Ramesh wants penalty on SUVs and diesel cars

Voluntary fuel efficiency standards expected by year-end


Neha Sethi | November 12, 2010

Environment and forests minister Jairam Ramesh on Friday said that India needs to give thought to a fiscal policy regime that imposes penalty or higher duty on special utility vehicles (SUVs) and diesel cars. “It is criminal in India to have SUVs and I get angry when I see them on the road,” the environment minister said while speaking at a conference on ‘Promoting low carbon transport in India’ in New Delhi. "We can not ask people to buy or not to buy a particular car. But through an effective fiscal policy, we can certainly have an impact," Ramesh added.

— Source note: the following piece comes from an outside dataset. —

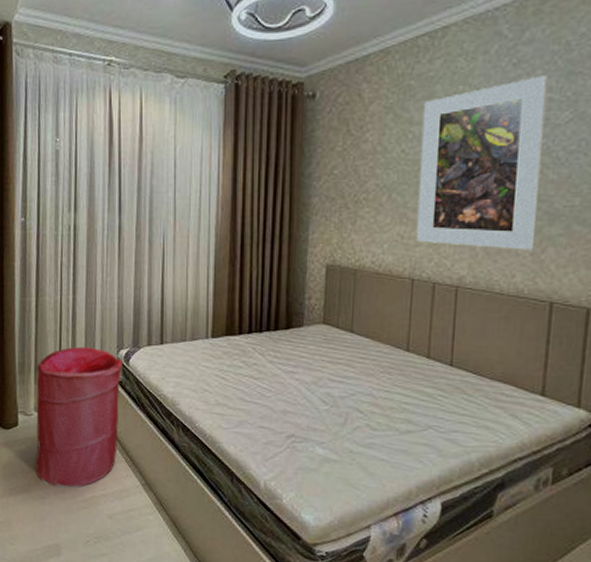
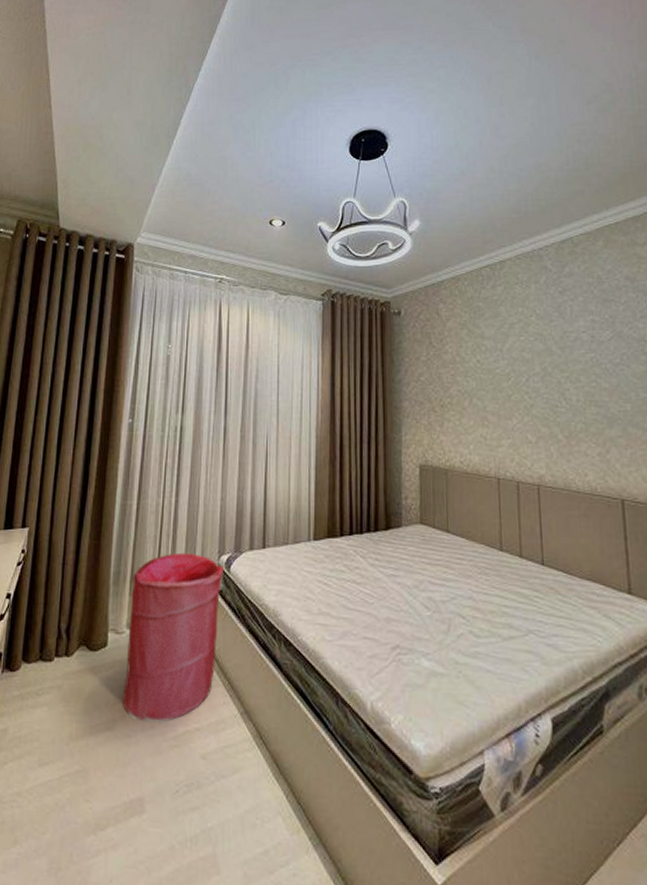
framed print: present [416,75,549,250] -> none [491,301,600,451]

He said that the transport sector contributes to 7.5 percent of the green house gas emissions in India and urban road transport makes up 90 percent of this. “We expect the emissions to double or go up to around 14-15 percent in the next 15-20 years hence we need to do something immediately,” Ramesh added.

The minister said that the immediate task was to have fuel efficiency standards, which will be notified under the energy conservation act. “We expect to have voluntary fuel efficiency standards by the end of this year. And we hope to make it mandatory by the middle of next year,” he added.

Talking about the standards, he said, the standards will be based on kilometre per litre (KMPL) standards and that the standards will be graded and not uniform.

The quality of fuel is also critically linked to standards, Ramesh said. “The country has made a huge investment of Rs 40,000 crore in refineries in the country,” he said adding that the vehicle manufacturers can’t use the excuse of poor fuel.

Ramesh said that as far as subsidies in the fuel sector were concerned, they should be limited to liquefied petroleum gas (LPG) and for kerosene but not be extended for diesel.

On the option of using ethanol in the country, he said that the option of using ethanol is not good as we are a ‘land hungry, people surplus country’.

The minister said that he wasn’t convinced about the panacea of electric cars. “Electricity production uses coal, which comes from forests,” he said. Ramesh said though the technology to reduce emissions from the transport sector will take time but the policy can be addressed immediately. “What we need to do is to get our policy framework right, which is not good as of now as it discriminates against public transport, encourages SUVs and diesel cars and there are no standards for fuel efficiency,” he added.

Ramesh said that the importance of railways in the country also cannot be underestimated. “Railways have been starved of investment and technology. Our country can’t see heavy dependence on the road sector,” the minister said.